Hedge Funds and Schmalpha

Last year I had a book about hedge funds thrown in the back seat of my car during a long car trip, and a friend of mine (named Fish) was bored enough to read a good portion of it. He’s a physics PhD student so he tends to understand everything. It’s a pretty academic book with graphs on every third page and seems about as legitimate as books get on the subject (It’s used for the CAIA exam). Plus, the author is the Chief Information Officer of CalPERS - the California Public Employees Retirement Service - and has about 50% of the alphabet coming after his name: Mark J. P. Anson, J.D., PhD, M. Fin, CFA, CPA, CAIA, CIA.
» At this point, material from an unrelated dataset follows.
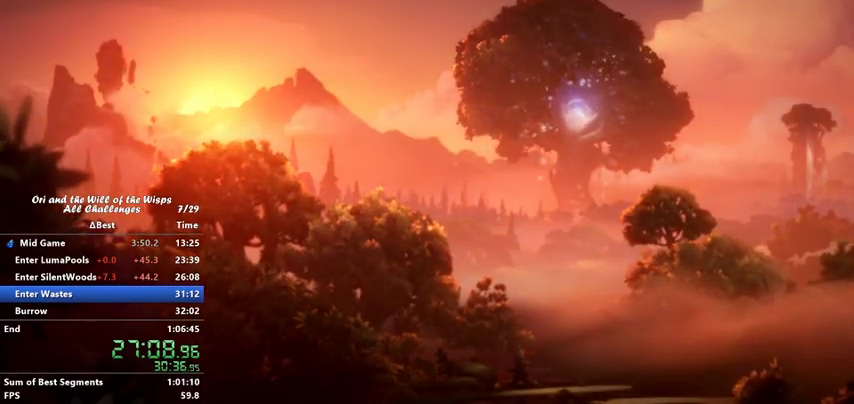
{"keys": [], "events": []}
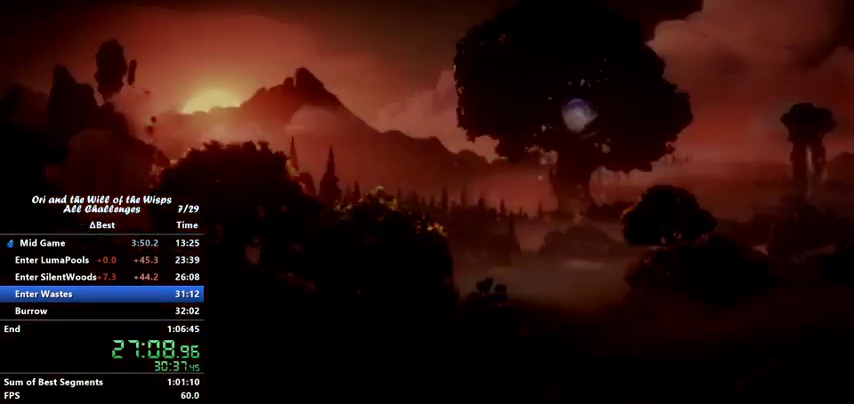
{"keys": [], "events": []}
Basically, Fish’s reaction was this:

Then, a miracle occurs

Honestly, I tend to agree with him. I’d really love to believe the hype, but the data sets out there are spotty at best and plagued with survivalship and self-selection bias. It’s difficult if not impossible to identify a subset of funds that actually do consistently outperform risk-adjusted market benchmarks after fees, if they even exist. Dr. Anson’s book rather sagely leaves out any specific fund names.

The idea is simple - hedge funds are private, specialized investment companies with experts that pursue stocks and companies with above-average market returns (”alpha”) in specific fields. These managers are more skilled than the rest of the market in their specialties, so they’re able to spot inefficiencies others can’t. Hedge funds, therefore, become a useful part of portfolios of wealthy investors who understand their risks and can choose among funds from all sorts of classes - from general long/short stock-pickers to statistical arbitrage to merger speculators. The web’s best (or at least one of the more vocal) hedge fund apologist blog is here, if you’re hankering for a sip of the Kool-Aid.
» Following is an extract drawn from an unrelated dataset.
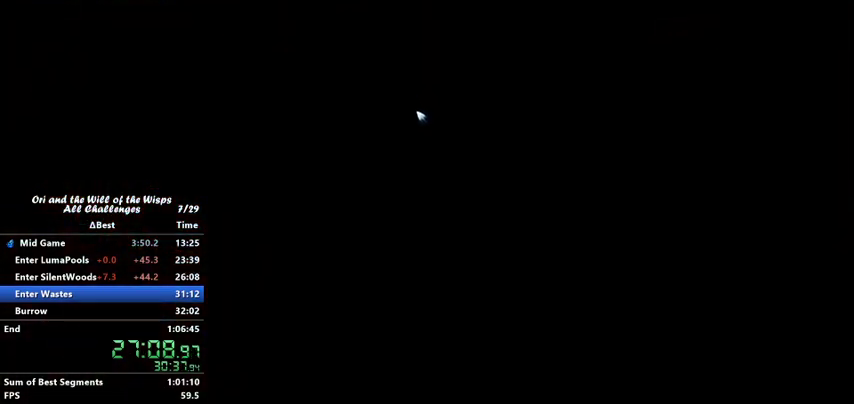
{"keys": ["right"], "events": [[33, "right", "down"]]}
Unfortunately, I really think the verdict’s still out until I see a good model with a solid, unbiased time series, but I’m inclined to say that most probably don’t justify their fees. A fund that consistently beats their risk-adjusted benchmarks may be out there (SAC Capital, perhaps?) but as an individual investor I don’t have the resources to do the research I’d need to convince myself that one can separate the ‘Alpha’ from the ‘Schmalpha’ (thank the dour Nouriel Roubini for that portmandeau). Until I do, I’ll stick to index funds.